**Prompt:** While you copy the lines below, skip the pictures and keep the rest exact.

**Exercise data:**
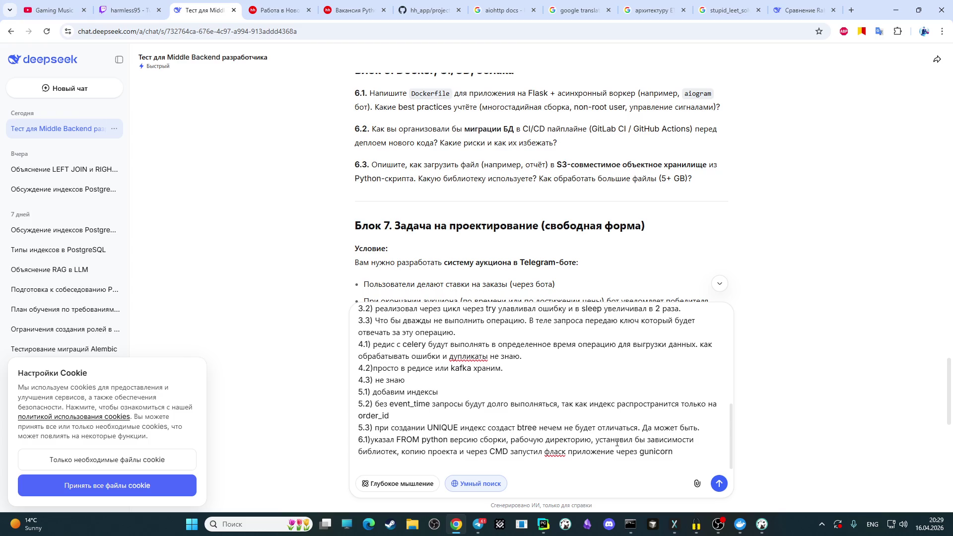
text(nfrjq gjhzl)
text(jr lkz bcgjkm)
text(pjdfybz rti)
text(f)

**Exercise result:**
text(nfrjq gjhzl)
text(jr lkz bcgjkm)
text(pjdfybz rti)
text(f)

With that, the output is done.